(621g) An End-to-End Workflow for Diverse Transition State Conformer Generation Using Machine Learning | AIChE

(621g) An End-to-End Workflow for Diverse Transition State Conformer Generation Using Machine Learning

Authors 

Dong, X. - Presenter, Massachusetts Institute of Technology
Pattanaik, L., Massachusetts Institute of Technology
Wu, H., MIT
Spiekermann, K., Massachusetts Institute of Technology
Pang, H. W., Massachusetts Institute of Technology
Green, W., Massachusetts Institute of Technology
Searching for transition state (TS) geometries is one of the key problems in chemical kinetics, where the obtained TSs are used to calculate kinetic parameters and generate reaction mechanisms. Moreover, researchers often require more than a single TS geometry in practice to obtain quantitatively accurate estimations for reaction barriers or partition functions. While efficient tools and workflows (e.g., ETKDG and ConfGen) have been developed and widely used for stable molecules, most researchers resort to laborious and expensive manual TS guess creation/DFT optimization procedures, since few studies have focused on TS conformer generation.
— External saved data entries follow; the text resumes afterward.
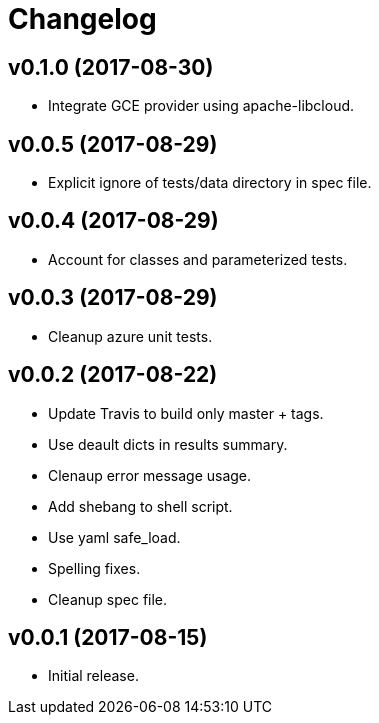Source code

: = Changelog

== v0.1.0 (2017-08-30)

- Integrate GCE provider using apache-libcloud.

== v0.0.5 (2017-08-29)

- Explicit ignore of tests/data directory in spec file.

== v0.0.4 (2017-08-29)

- Account for classes and parameterized tests.

== v0.0.3 (2017-08-29)

- Cleanup azure unit tests.

== v0.0.2 (2017-08-22)

- Update Travis to build only master + tags.
- Use deault dicts in results summary.
- Clenaup error message usage.
- Add shebang to shell script.
- Use yaml safe_load.
- Spelling fixes.
- Cleanup spec file.

== v0.0.1 (2017-08-15)

- Initial release.
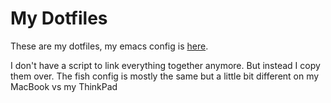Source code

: * My Dotfiles
These are my dotfiles, my emacs config is [[https://github.com/hjertnes/emacs.d][here]].

I don't have a script to link everything together anymore. But instead I copy them over. The fish config is mostly the same but a little bit different on my MacBook vs my ThinkPad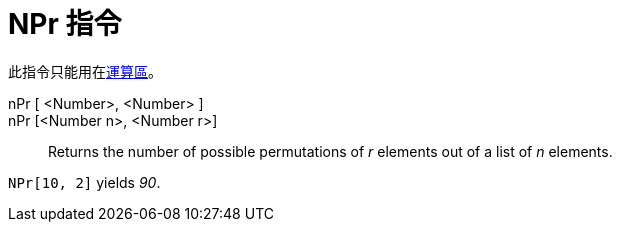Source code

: = NPr 指令
:page-en: commands/NPr
ifdef::env-github[:imagesdir: /zh/modules/ROOT/assets/images]

此指令只能用在xref:/運算區.adoc[運算區]。

nPr [ <Number>, <Number> ]::
nPr [<Number n>, <Number r>]::
  Returns the number of possible permutations of _r_ elements out of a list of _n_ elements.

[EXAMPLE]
====


`++NPr[10, 2]++` yields _90_.

====
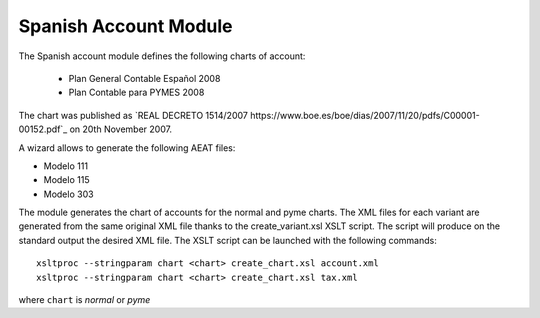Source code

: Spanish Account Module
######################

The Spanish account module defines the following charts of account:

 * Plan General Contable Español 2008
 * Plan Contable para PYMES 2008

The chart was published as `REAL DECRETO 1514/2007
https://www.boe.es/boe/dias/2007/11/20/pdfs/C00001-00152.pdf`_ on 20th November
2007.

A wizard allows to generate the following AEAT files:

* Modelo 111
* Modelo 115
* Modelo 303

The module generates the chart of accounts for the normal and pyme charts.
The XML files for each variant are generated from the same original XML file
thanks to the create_variant.xsl XSLT script. The script will produce on the
standard output the desired XML file. The XSLT script can be launched with the
following commands::

    xsltproc --stringparam chart <chart> create_chart.xsl account.xml
    xsltproc --stringparam chart <chart> create_chart.xsl tax.xml

where ``chart`` is `normal` or `pyme`

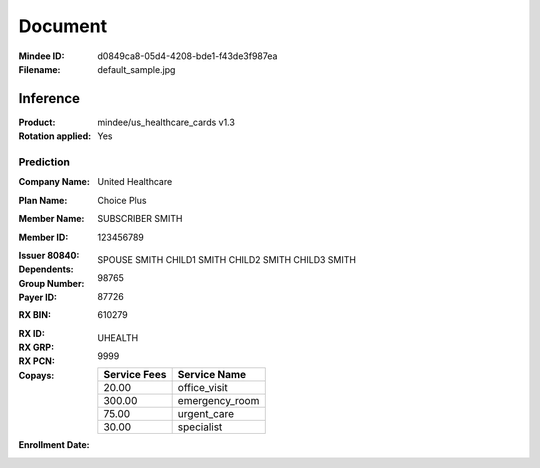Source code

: ########
Document
########
:Mindee ID: d0849ca8-05d4-4208-bde1-f43de3f987ea
:Filename: default_sample.jpg

Inference
#########
:Product: mindee/us_healthcare_cards v1.3
:Rotation applied: Yes

Prediction
==========
:Company Name: United Healthcare
:Plan Name: Choice Plus
:Member Name: SUBSCRIBER SMITH
:Member ID: 123456789
:Issuer 80840:
:Dependents: SPOUSE SMITH
             CHILD1 SMITH
             CHILD2 SMITH
             CHILD3 SMITH
:Group Number: 98765
:Payer ID: 87726
:RX BIN: 610279
:RX ID:
:RX GRP: UHEALTH
:RX PCN: 9999
:Copays:
  +--------------+----------------------+
  | Service Fees | Service Name         |
  +==============+======================+
  | 20.00        | office_visit         |
  +--------------+----------------------+
  | 300.00       | emergency_room       |
  +--------------+----------------------+
  | 75.00        | urgent_care          |
  +--------------+----------------------+
  | 30.00        | specialist           |
  +--------------+----------------------+
:Enrollment Date:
In this study, we developed an end-to-end workflow that converts reaction SMILES into a set of transition state conformers. It chains together five steps: reactant/product geometry generation, TS geometry guess generation, pre-screening, optimization, and verification.
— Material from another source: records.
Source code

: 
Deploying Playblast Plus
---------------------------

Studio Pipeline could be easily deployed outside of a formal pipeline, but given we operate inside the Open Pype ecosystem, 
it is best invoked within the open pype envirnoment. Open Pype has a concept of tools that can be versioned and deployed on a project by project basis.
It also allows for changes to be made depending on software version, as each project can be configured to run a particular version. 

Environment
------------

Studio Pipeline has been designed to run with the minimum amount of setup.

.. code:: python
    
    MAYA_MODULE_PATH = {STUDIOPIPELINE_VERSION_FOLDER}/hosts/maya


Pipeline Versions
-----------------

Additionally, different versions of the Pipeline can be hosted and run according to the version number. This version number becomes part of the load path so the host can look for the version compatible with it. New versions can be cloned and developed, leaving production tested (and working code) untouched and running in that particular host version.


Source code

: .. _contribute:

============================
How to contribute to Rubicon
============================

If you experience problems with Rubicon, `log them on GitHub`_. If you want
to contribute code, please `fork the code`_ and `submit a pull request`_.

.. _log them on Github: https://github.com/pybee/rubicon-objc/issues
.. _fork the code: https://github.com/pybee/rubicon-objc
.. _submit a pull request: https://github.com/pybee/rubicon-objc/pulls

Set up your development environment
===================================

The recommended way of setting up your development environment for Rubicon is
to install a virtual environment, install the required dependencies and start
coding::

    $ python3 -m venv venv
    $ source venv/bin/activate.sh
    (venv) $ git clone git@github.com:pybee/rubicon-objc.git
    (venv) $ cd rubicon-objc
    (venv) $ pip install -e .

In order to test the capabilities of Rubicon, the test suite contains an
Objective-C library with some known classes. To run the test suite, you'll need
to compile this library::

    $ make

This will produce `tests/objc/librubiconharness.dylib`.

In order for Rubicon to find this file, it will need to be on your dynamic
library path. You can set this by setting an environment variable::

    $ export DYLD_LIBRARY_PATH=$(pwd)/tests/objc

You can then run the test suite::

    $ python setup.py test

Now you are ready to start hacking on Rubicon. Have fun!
The core of the workflow is an equivariant graph neural network (TS-EGNN) model that yields TS geometries equivariant to the input reactant with respect to translation and external and internal rotation. It allows generated TSs to inherit the conformer diversity from the input reactant and product whose conformer diversity can be more easily achieved. Further, we trained a machine learning model to pre-screen guesses not on the reaction path to reduce the computational burden of failed optimization and verification attempts and identified xTB as an affordable alternative to the density functional theory (DFT) for high-throughput TS optimization and verification. Finally, we developed a modularized, objective-oriented, and user-friendly package to integrate the workflow.

The proposed workflow allows the rapid generation of diverse TS conformers. It can contribute to creating large datasets for transition states geometries, beneficial for developing future data-driven approaches; it also acts as a handy tool liberating computational chemists from laboriously hand-crafting TS geometries.